→ **Exercise prompt**: Down to the last line, restate the records word for word, but not the pictures.

[Dataset entries]
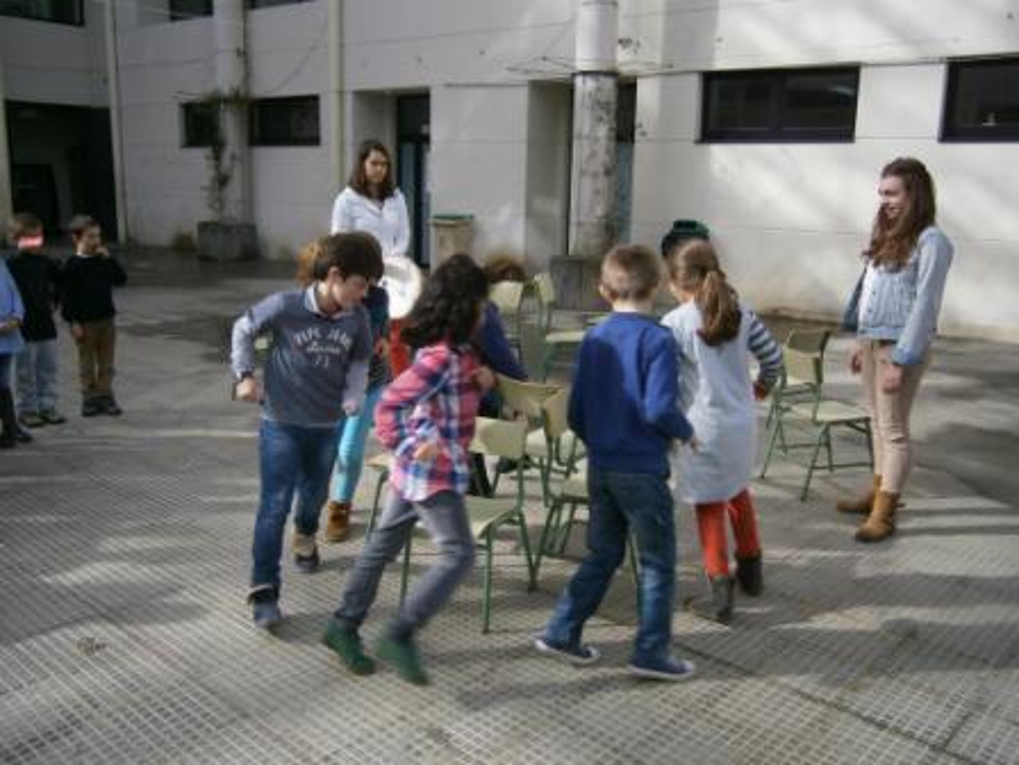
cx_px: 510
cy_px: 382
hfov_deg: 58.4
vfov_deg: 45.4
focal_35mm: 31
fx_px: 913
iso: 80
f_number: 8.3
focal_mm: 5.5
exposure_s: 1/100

→ **Answer for this exercise**:
cx_px: 510
cy_px: 382
hfov_deg: 58.4
vfov_deg: 45.4
focal_35mm: 31
fx_px: 913
iso: 80
f_number: 8.3
focal_mm: 5.5
exposure_s: 1/100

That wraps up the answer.